Chinese shipyards, troubled by the declining world shipping industry, have sunk deeper into their woes, according to the latest industry data.
Industry analysts and companies, meanwhile, expect to see the situation continue to worsen until early next year and are expressing doubts that a substantial recovery will arrive in the next two to three years.
Production at Chinese yards, the world's biggest shipbuilders by tonnage, declined steeply during the first three quarters of the year, official data show.
During the period, finished capacity dropped by 18.5 percent from last year to 41.58 million deadweight tons, and new orders decreased by 46.9 percent year-on-year to 15.41 million deadweight tons, according to the latest data recently released by the Ministry of Industry and Information Technology.
In the meantime, Chinese yards' order book stood at 121 million deadweight tons by the end of September, down 19.4 percent from the amount at the end of 2011.
Industry analysts blamed the industry woes on a glut of vessels, rising oil and other costs as well as uncertainties in world economic growth caused by Europe's debt troubles and China's economic slowdown.
These influences have put a dent on world shipping demand and made shipowners reluctant to order new vessels, they added.
"The overall demand is growing, but the global trade is growing at a slower pace than we used to see," Lars Rober Pedersen, deputy secretary-general of the Baltic and International Maritime Council, the world's largest association of shipowners, said in a recent interview.
Sun Bo, a senior executive with China Shipbuilding Industry Corp, one of the country's largest shipbuilding conglomerates, said: "Last year there was still a demand for more sophisticated vessels.
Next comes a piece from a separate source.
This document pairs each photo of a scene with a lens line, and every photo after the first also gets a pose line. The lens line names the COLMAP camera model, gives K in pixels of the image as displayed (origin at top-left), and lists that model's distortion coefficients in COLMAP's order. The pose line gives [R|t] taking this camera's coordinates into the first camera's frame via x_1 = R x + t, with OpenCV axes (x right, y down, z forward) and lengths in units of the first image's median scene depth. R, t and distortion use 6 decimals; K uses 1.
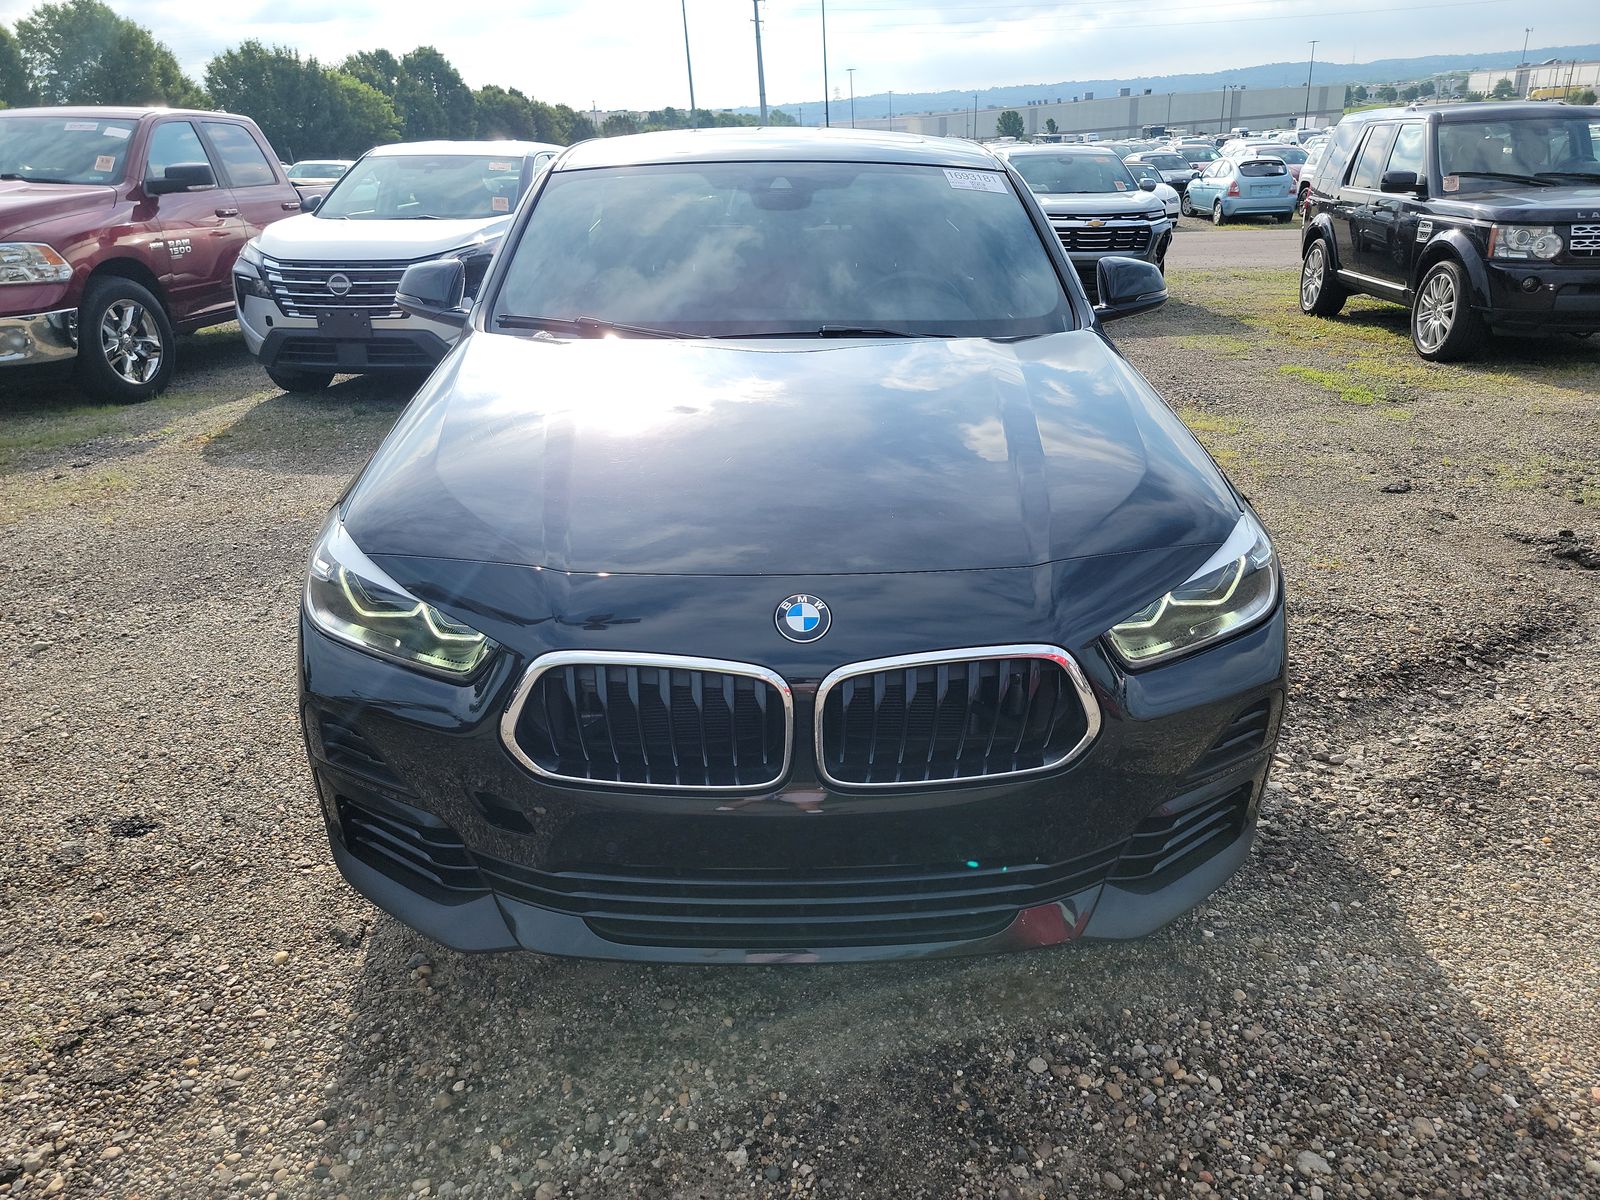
lens RADIAL K [[1125.7, 0, 800.0], [0, 1125.7, 600.0], [0, 0, 1]] dist [0.061598, -0.054900]
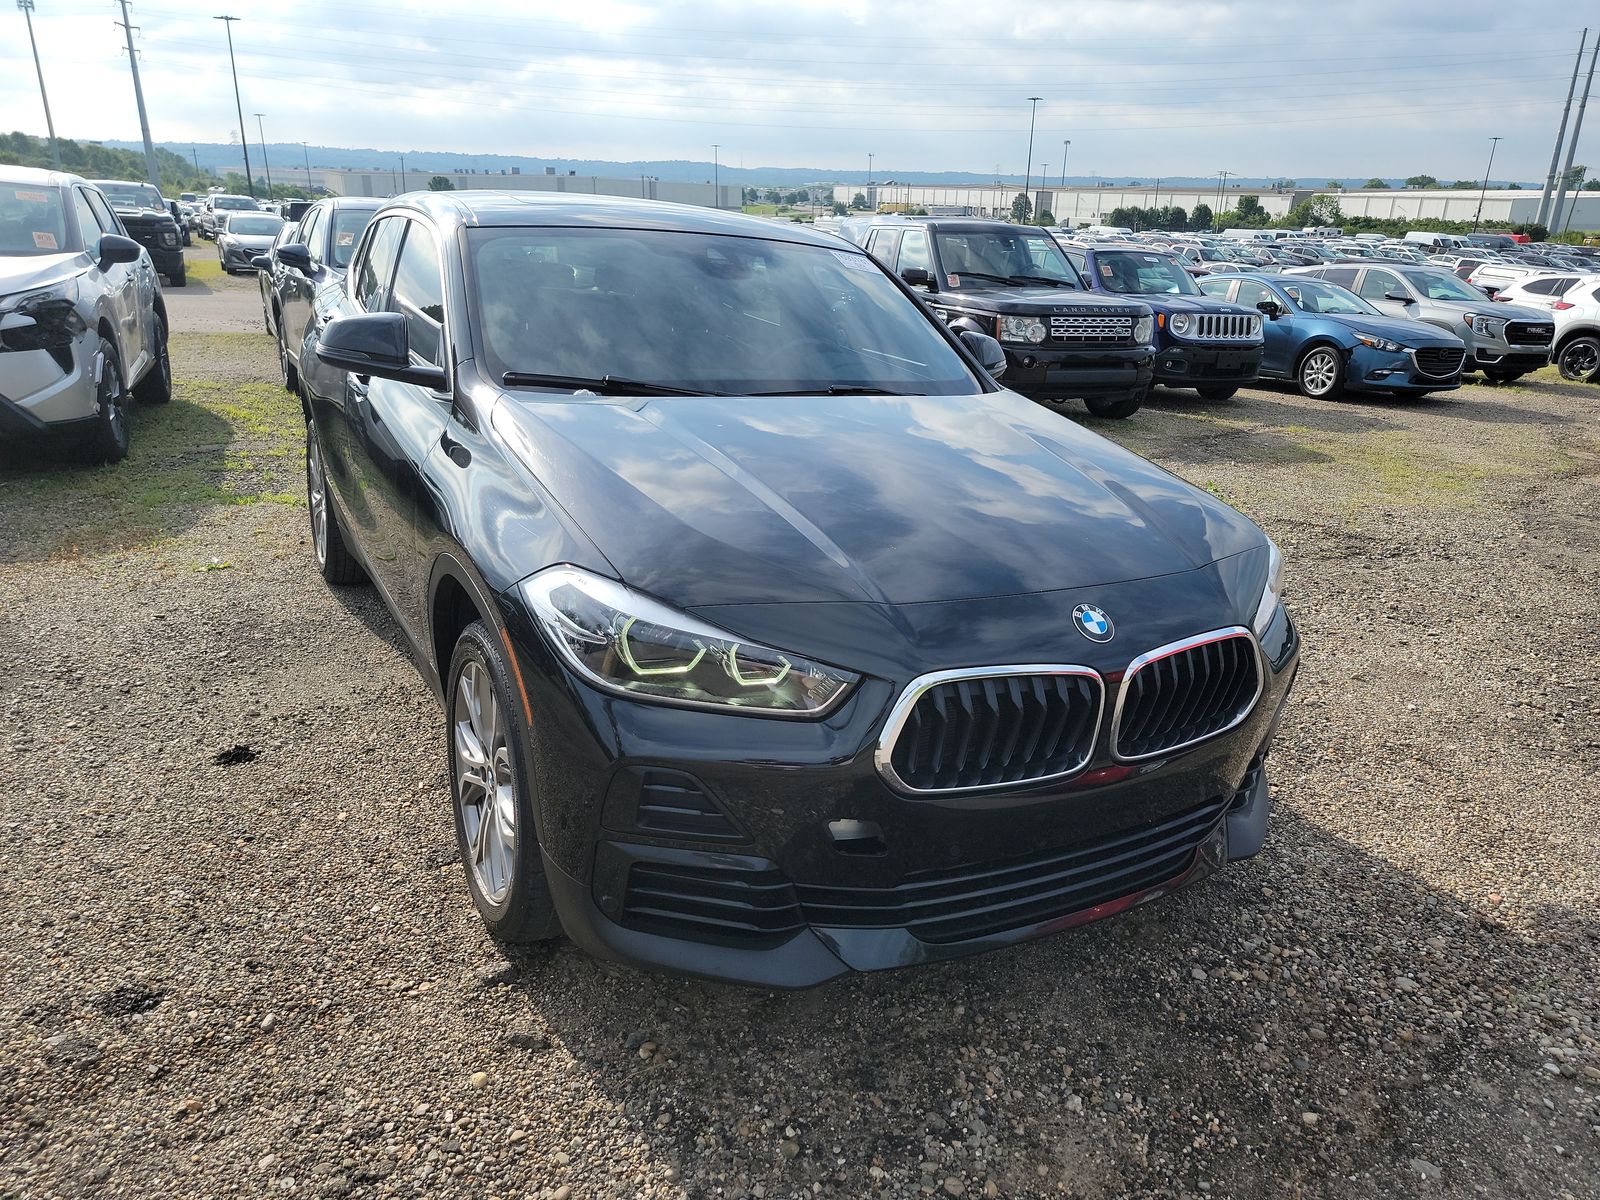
lens RADIAL K [[1125.9, 0, 820.5], [0, 1125.9, 584.3], [0, 0, 1]] dist [0.063149, -0.054988]
pose [[0.877024, -0.076383, 0.474336, -0.443458], [0.108617, 0.993243, -0.040884, -0.003895], [-0.468008, 0.087377, 0.879394, 0.042063]]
This year, market demand is weak for all kinds of vessels."
He said the market will be even more difficult at the beginning of next year.
"A recovery is unlikely to happen within the next three years, and only big shipyards with lots of orders are likely to survive."
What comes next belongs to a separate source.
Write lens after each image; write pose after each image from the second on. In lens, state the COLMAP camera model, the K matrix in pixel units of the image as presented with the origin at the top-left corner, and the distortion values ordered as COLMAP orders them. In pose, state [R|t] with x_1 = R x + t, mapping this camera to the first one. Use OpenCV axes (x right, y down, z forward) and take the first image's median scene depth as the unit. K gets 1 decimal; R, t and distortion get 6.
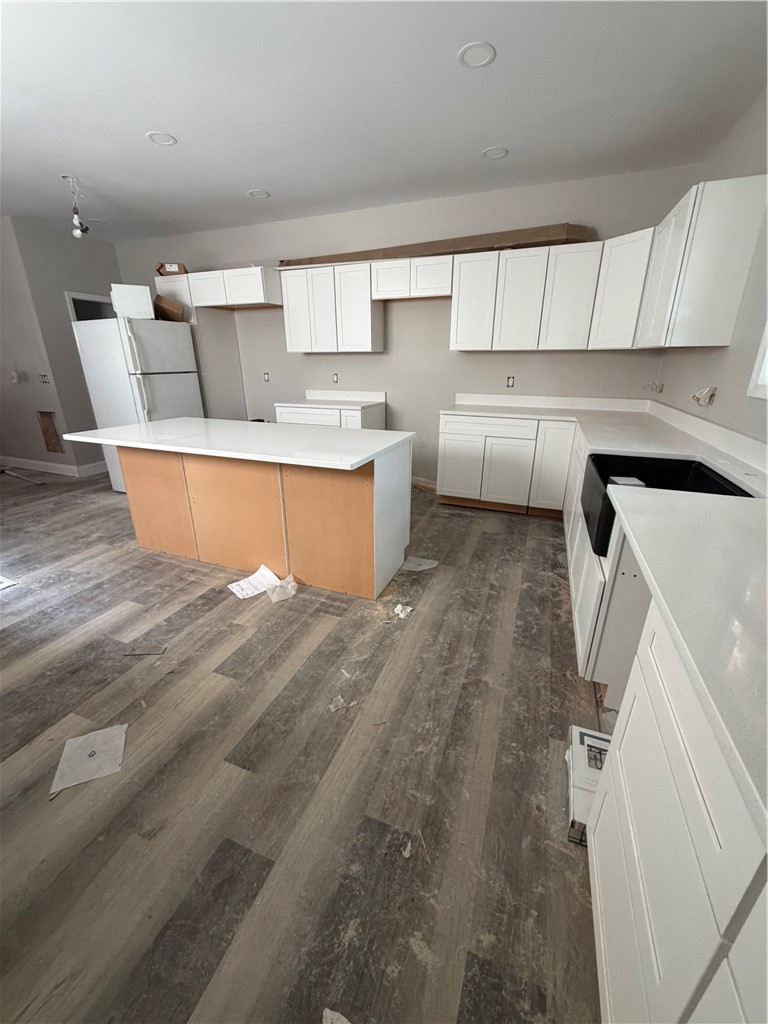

Tan Zuojun, former general manager of the China State Shipbuilding Corp, another large State-owned shipbuilder, estimated that at least half of China's more than 3,400 shipyards will go bankrupt within the next three years.
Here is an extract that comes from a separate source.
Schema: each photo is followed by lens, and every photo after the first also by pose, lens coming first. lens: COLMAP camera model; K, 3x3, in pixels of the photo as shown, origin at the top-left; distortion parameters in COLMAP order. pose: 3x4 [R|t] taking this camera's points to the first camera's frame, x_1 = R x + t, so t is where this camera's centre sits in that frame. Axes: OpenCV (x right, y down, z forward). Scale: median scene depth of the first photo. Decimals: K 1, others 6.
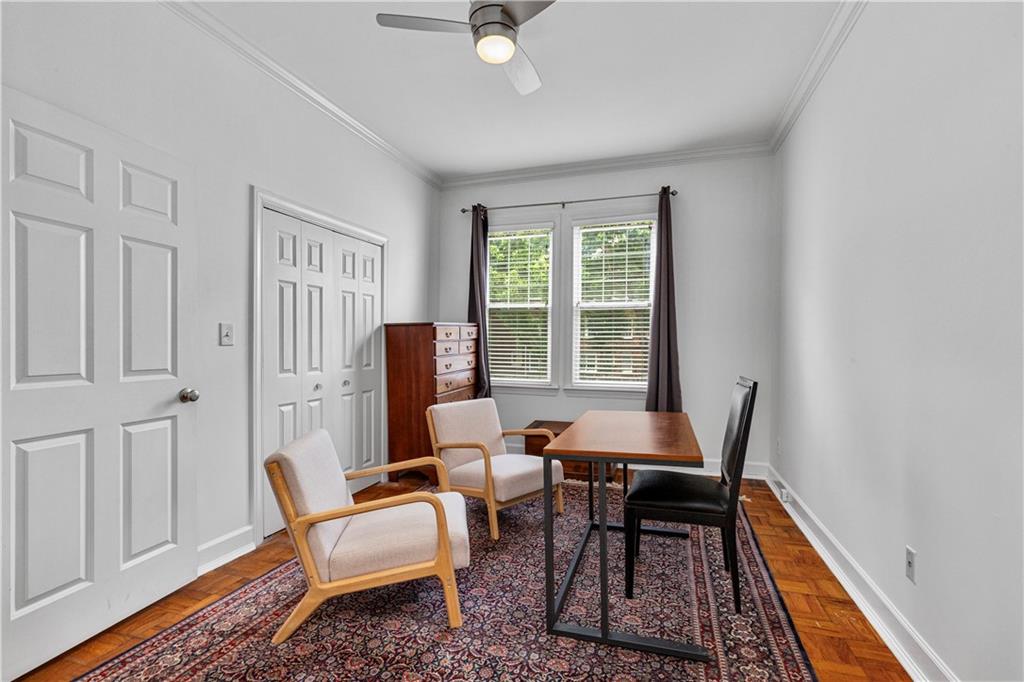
lens RADIAL K [[469.9, 0, 513.3], [0, 469.9, 352.2], [0, 0, 1]] dist [0.000693, 0.000226]
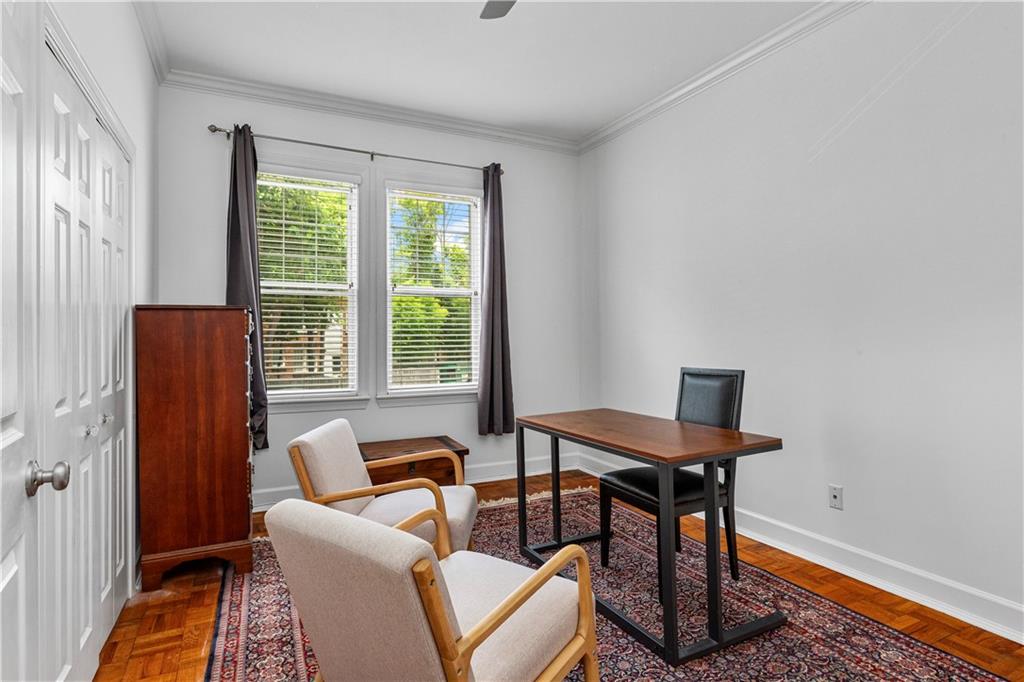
lens RADIAL K [[564.3, 0, 512.0], [0, 564.3, 341.0], [0, 0, 1]] dist [-0.001753, 0.000153]
pose [[0.699811, -0.012611, 0.714217, -0.427410], [0.021571, 0.999761, -0.003484, -0.007161], [-0.714003, 0.017844, 0.699916, 0.225237]]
Some industry analysts were even more pessimistic about the industry's prospects, saying that only 300 of the biggest yards in the country will still be operating when the market starts to improve.
Zhang Guangqin, chairman of the association, has called on the banking sector to support the country's shipbuilders, particularly saying that financing should be used to secure orders from foreign shipowners and ship operators.